You’ve probably already figured out how autonomous cars will help Netflix stock climb. You’ve guessed it! While your car is driving itself, you can relax and enjoy another episode of “You,” “Stranger Things,” or “Orange Is the New Black.” All I can say is: “Netflix for president!”

Delta Announces Best Year Ever

Photo courtesy of TJDarmstadt

Things really took off for Delta Airlines in 2019. The fourth quarter of last year was one of record earnings, surpassing expectations. They also flew by their competitors to become the world’s biggest airline.


One component of Delta’s success was the unfortunate story of the grounded Boeing 737 Max fleets, which only affected Delta’s competitors, American, United and Southwest, never having purchased those suspicious airplanes. As a result, Delta could grab 7.5% revenue growth, partially due to better efficiency. One important airline metric, revenue per available seat mile (RASM) was up by 2.4%.

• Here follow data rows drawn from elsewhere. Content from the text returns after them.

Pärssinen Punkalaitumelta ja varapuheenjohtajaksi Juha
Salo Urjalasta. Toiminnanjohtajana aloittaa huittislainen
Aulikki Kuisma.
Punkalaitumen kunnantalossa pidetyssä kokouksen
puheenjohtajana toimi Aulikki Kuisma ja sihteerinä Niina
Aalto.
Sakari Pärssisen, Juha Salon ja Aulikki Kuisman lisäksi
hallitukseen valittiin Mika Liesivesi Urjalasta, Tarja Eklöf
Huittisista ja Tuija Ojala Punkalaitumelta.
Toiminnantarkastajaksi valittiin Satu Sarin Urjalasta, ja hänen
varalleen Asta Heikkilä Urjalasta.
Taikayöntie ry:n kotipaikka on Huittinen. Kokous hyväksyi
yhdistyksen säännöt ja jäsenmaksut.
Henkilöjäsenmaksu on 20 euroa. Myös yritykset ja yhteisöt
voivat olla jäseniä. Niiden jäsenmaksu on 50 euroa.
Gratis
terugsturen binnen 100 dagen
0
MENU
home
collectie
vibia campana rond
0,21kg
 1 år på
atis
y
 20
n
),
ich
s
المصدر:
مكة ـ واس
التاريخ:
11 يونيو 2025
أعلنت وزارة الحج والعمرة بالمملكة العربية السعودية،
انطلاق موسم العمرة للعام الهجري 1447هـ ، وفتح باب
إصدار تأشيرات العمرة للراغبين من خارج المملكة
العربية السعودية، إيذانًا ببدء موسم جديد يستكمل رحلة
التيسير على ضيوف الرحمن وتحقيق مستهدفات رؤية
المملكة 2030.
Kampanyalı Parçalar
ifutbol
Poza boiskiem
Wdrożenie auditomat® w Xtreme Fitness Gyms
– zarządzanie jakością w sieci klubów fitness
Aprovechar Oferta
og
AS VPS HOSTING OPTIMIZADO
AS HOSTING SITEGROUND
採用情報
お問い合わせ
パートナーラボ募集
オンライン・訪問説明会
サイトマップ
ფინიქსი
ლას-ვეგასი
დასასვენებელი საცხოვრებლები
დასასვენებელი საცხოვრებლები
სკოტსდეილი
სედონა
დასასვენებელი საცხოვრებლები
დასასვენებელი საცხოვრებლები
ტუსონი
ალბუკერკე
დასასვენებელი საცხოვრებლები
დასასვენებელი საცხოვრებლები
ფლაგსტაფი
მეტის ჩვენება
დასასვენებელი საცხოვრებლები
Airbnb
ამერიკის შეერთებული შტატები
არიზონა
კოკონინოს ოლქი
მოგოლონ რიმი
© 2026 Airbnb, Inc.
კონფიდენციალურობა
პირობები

When Delta is high, so are its employees. The company is going to pay its 90,000 workers their highest ever profit-sharing bonus: $1.6 billion. That comes out to about 16.66% of each employee’s yearly salary, or about 2 months’ worth of pay.


“2019 was the best year in our history,” CEO Ed Bastian said. “These results simply would not be possible without the incredible work of our Delta team.”


The company was smart as well as lucky in 2019. Avoiding the Boing 737 Max could have been a combination of luck and smarts; while avoiding angry labor disputes was certainly smart. Having good weather at their hubs, of course, is simple luck.